Inhalation injuries are the main cause of death in the burn injury. These usually occur when the patients are burned inside an enclosed space such as a burning home where a large amount of smoke is inhaled. Even with the best of care, the injury to the lungs is sometimes too great for the victim to survive.
The most common cause of burn injury in Canada is hot water from the tap. Many Canadians do not realize that their hot water taps should not be set higher than 120 F (49 C) to avoid burns. These burns tend to happen most commonly in young children and the elderly who have a hard time getting out of hot water in a bathtub quickly.
First and superficial second degree burns are partial thickness burns which may heal without skin grafting as there is still healthy skin at the bottom of the burn to heal the skin from the bottom up. Full thickness or 3rd degree burns and deep 2nd degree burns most often require surgery in the form of skin graft to restore skin coverage.
Patients who burn large parts of their body will often need more than one trip to the operating room for the plastic surgeon to remove the nonviable skin and replace it with skin grafts.

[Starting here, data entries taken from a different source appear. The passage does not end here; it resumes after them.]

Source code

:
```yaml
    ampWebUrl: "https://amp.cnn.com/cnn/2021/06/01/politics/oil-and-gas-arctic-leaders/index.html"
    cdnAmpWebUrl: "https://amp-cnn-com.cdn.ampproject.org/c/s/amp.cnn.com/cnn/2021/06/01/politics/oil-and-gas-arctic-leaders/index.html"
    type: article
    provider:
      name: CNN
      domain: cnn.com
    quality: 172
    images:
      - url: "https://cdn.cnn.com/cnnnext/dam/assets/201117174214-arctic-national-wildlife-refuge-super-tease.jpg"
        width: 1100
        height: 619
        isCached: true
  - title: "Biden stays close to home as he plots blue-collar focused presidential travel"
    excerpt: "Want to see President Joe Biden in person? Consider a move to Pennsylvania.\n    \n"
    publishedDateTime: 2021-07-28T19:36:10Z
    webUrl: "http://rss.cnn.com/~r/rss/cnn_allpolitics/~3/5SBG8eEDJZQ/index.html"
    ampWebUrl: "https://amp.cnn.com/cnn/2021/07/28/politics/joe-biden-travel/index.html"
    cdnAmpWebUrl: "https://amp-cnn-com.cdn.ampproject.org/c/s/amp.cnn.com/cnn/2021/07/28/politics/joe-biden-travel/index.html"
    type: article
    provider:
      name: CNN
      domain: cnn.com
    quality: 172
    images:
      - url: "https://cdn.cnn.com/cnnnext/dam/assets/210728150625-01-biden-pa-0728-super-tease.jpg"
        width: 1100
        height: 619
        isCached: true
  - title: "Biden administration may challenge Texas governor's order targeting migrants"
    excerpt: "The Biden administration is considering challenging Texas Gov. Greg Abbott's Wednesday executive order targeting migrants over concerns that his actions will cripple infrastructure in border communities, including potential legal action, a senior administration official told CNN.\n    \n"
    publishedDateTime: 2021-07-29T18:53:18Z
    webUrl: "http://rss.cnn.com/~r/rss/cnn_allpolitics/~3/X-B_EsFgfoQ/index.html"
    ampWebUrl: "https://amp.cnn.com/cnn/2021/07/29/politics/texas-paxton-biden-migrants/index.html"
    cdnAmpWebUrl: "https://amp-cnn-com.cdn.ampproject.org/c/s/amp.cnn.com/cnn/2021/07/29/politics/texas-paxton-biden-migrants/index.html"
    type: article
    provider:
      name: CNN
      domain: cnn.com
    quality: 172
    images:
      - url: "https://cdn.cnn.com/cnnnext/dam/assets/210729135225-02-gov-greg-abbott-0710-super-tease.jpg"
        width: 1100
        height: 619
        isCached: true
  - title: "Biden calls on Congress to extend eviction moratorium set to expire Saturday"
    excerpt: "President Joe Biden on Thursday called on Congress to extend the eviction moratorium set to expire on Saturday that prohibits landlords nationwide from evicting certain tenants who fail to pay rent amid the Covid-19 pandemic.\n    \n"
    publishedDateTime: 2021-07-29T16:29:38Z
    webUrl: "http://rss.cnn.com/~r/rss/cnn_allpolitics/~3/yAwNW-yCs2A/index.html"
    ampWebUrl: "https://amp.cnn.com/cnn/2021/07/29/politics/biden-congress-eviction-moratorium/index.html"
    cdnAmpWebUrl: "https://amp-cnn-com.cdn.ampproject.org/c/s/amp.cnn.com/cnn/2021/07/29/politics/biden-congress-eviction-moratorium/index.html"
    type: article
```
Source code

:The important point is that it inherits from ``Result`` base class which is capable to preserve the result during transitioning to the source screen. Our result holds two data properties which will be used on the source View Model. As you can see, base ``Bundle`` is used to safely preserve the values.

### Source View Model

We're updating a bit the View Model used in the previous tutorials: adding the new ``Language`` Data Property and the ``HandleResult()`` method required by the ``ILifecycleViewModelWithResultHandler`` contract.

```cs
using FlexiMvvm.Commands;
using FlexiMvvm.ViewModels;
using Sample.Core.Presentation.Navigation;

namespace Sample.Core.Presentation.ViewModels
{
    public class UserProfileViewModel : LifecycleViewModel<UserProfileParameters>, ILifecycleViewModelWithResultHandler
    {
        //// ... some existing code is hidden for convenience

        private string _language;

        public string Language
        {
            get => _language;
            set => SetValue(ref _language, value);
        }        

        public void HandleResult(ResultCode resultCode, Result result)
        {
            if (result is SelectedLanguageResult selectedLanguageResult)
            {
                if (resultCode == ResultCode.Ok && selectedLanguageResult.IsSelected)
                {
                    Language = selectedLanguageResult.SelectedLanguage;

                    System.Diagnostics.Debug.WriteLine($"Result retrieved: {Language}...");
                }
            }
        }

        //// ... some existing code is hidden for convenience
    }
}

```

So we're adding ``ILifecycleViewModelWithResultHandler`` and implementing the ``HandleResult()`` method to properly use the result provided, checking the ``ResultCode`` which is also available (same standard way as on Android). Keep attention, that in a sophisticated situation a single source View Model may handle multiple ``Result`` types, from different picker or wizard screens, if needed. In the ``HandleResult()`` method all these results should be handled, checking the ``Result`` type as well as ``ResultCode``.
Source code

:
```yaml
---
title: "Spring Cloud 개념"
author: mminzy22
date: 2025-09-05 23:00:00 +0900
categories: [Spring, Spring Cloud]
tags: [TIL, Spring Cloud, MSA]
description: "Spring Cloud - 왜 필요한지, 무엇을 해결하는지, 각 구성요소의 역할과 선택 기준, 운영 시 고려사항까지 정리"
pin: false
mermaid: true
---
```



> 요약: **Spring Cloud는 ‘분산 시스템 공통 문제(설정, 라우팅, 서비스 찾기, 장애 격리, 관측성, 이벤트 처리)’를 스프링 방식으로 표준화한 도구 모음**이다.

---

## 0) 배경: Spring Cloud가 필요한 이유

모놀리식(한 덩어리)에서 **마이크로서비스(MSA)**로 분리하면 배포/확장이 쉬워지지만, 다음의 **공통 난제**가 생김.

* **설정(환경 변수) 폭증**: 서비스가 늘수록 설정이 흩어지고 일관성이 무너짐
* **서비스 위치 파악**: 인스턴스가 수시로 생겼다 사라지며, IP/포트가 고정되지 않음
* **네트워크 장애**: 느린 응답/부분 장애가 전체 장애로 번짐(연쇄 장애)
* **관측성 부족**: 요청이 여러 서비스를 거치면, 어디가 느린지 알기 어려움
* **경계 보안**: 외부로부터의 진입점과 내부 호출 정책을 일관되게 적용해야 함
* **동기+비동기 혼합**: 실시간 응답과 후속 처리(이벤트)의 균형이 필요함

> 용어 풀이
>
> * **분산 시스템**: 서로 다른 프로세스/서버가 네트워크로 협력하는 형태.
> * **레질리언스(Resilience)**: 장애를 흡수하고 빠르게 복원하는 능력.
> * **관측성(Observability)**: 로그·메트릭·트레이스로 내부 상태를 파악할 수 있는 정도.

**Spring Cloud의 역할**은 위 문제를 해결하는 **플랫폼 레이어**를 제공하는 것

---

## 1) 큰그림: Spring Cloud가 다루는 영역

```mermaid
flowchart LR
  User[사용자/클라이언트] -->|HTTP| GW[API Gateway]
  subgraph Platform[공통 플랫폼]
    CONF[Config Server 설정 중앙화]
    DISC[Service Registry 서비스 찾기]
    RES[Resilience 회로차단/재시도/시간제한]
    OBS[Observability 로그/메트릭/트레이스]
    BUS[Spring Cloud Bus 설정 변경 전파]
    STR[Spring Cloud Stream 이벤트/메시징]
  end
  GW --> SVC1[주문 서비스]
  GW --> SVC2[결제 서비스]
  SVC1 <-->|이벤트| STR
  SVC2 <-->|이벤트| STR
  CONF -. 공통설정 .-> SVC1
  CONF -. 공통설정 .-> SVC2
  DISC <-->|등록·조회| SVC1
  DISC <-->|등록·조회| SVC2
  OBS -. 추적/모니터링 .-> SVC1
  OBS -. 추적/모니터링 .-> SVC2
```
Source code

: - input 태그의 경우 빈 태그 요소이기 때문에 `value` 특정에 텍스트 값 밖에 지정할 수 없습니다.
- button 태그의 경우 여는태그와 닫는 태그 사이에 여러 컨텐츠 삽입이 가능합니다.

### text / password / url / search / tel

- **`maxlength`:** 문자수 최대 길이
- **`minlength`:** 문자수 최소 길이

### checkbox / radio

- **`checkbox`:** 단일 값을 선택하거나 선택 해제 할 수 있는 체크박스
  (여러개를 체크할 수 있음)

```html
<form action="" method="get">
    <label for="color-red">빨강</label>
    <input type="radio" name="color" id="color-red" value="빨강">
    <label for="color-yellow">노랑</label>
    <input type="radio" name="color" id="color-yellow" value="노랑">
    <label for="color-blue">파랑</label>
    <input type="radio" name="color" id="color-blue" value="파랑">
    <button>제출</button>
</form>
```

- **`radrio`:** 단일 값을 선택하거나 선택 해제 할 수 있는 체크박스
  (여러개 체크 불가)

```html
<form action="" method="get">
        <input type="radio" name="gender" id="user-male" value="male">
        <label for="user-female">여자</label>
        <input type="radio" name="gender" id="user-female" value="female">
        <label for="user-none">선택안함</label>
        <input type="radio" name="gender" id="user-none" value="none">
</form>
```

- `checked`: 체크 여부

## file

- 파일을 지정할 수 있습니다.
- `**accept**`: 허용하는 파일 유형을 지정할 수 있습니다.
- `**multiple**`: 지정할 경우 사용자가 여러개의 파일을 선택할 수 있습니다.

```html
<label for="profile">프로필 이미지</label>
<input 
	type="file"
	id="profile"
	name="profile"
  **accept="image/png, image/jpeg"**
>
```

When people are burned across joints, the burns may heal by tightening the skin and restricting joint movement. This is called joint contracture. Joint contracture occurs quite frequently in poorer countries where skin grafting is not available. The girl in the photo above had a joint contracture of her neck and was not able to move her head side to side or up and down and was also unable to pull up her lower lip to close her mouth and smile. She was skin -grafted by Canadian plastic surgeons on a volunteer surgery mission and is seen one week later with fresh skin grafts able to move her head and close her mouth. Plastic surgeons are often called upon to provide reconstruction after burn injuries even when skin grafting is available and performed. Combinations of skin flaps and grafts are used to provide additional skin when it is required.
There are dedicated burn units with specialized nurses and plastic surgeons across Canada where this work is carried out.